◆ **Assignment**:
For this exercise, output the entries below exactly from the line that holds "## Timeline" to the line that holds "- [x] Feature Icons (6 SVG icons)", both ends included. No pictures belong in the copy.

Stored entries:
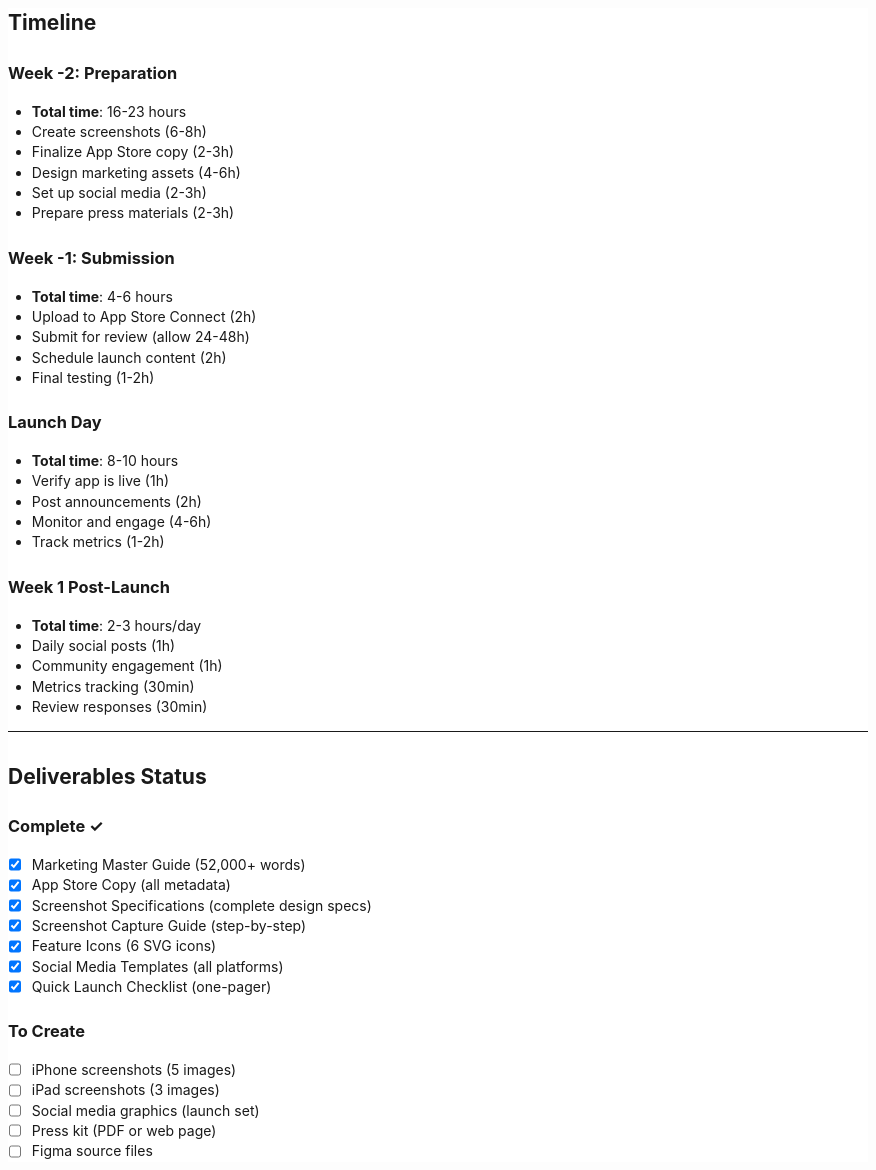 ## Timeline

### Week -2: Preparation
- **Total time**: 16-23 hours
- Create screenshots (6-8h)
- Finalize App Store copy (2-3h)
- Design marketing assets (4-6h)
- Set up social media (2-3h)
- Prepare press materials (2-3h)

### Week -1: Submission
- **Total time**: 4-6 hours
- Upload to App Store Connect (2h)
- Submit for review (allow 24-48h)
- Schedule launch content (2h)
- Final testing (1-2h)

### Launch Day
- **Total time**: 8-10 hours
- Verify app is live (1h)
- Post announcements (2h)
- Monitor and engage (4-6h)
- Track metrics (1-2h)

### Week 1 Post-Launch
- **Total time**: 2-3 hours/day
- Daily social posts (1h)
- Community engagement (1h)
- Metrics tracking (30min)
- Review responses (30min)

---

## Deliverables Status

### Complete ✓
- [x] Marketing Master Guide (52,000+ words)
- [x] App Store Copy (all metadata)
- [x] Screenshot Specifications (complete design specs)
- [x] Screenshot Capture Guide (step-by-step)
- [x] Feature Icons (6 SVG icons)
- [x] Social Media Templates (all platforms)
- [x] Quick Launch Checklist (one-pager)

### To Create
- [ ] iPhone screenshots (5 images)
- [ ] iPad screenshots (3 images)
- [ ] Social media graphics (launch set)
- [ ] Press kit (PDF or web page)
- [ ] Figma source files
--
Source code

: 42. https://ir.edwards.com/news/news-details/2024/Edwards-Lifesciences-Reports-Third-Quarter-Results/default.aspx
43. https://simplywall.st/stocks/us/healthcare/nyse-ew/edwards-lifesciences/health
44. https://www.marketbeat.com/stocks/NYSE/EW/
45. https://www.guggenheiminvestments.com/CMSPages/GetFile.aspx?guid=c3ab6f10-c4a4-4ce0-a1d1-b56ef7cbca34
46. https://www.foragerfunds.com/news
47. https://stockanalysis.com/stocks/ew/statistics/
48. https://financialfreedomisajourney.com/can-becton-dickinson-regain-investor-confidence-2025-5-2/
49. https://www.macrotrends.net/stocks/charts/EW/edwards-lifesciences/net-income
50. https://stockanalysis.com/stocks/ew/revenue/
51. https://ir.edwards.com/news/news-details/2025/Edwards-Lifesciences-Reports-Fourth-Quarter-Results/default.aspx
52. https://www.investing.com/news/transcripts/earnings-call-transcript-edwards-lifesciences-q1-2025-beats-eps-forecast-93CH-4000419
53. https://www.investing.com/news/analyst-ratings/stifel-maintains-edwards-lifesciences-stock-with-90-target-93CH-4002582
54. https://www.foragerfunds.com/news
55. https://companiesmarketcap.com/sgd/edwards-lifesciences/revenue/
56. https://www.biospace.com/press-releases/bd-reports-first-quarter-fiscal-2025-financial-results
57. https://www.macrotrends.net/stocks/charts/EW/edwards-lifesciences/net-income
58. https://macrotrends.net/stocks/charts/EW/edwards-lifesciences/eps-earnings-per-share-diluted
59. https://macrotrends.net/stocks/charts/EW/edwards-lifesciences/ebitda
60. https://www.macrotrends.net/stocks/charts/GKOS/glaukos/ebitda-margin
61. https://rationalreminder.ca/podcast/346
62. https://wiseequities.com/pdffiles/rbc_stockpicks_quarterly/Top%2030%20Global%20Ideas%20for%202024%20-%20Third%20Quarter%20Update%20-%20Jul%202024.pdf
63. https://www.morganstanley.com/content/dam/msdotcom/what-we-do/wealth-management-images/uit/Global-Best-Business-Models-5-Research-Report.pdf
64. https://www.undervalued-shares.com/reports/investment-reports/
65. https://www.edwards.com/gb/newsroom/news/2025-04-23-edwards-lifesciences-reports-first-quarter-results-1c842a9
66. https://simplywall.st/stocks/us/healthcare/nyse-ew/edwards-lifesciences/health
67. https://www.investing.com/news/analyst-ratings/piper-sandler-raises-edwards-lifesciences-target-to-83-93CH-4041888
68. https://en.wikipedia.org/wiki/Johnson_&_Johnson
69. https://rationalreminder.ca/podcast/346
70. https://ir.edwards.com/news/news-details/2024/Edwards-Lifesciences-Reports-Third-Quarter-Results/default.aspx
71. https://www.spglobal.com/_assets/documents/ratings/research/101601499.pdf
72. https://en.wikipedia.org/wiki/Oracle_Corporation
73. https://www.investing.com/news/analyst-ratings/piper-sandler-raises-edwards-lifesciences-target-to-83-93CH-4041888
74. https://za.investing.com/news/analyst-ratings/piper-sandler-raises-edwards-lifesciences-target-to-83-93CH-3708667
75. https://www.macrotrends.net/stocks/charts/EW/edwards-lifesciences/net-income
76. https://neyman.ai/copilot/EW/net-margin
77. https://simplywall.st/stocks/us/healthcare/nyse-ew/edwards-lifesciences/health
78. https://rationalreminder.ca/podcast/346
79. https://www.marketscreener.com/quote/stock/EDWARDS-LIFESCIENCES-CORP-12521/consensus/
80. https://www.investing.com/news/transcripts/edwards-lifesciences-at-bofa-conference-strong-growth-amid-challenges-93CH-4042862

◆ **Solution for this exercise**:
 ## Timeline

### Week -2: Preparation
- **Total time**: 16-23 hours
- Create screenshots (6-8h)
- Finalize App Store copy (2-3h)
- Design marketing assets (4-6h)
- Set up social media (2-3h)
- Prepare press materials (2-3h)

### Week -1: Submission
- **Total time**: 4-6 hours
- Upload to App Store Connect (2h)
- Submit for review (allow 24-48h)
- Schedule launch content (2h)
- Final testing (1-2h)

### Launch Day
- **Total time**: 8-10 hours
- Verify app is live (1h)
- Post announcements (2h)
- Monitor and engage (4-6h)
- Track metrics (1-2h)

### Week 1 Post-Launch
- **Total time**: 2-3 hours/day
- Daily social posts (1h)
- Community engagement (1h)
- Metrics tracking (30min)
- Review responses (30min)

---

## Deliverables Status

### Complete ✓
- [x] Marketing Master Guide (52,000+ words)
- [x] App Store Copy (all metadata)
- [x] Screenshot Specifications (complete design specs)
- [x] Screenshot Capture Guide (step-by-step)
- [x] Feature Icons (6 SVG icons)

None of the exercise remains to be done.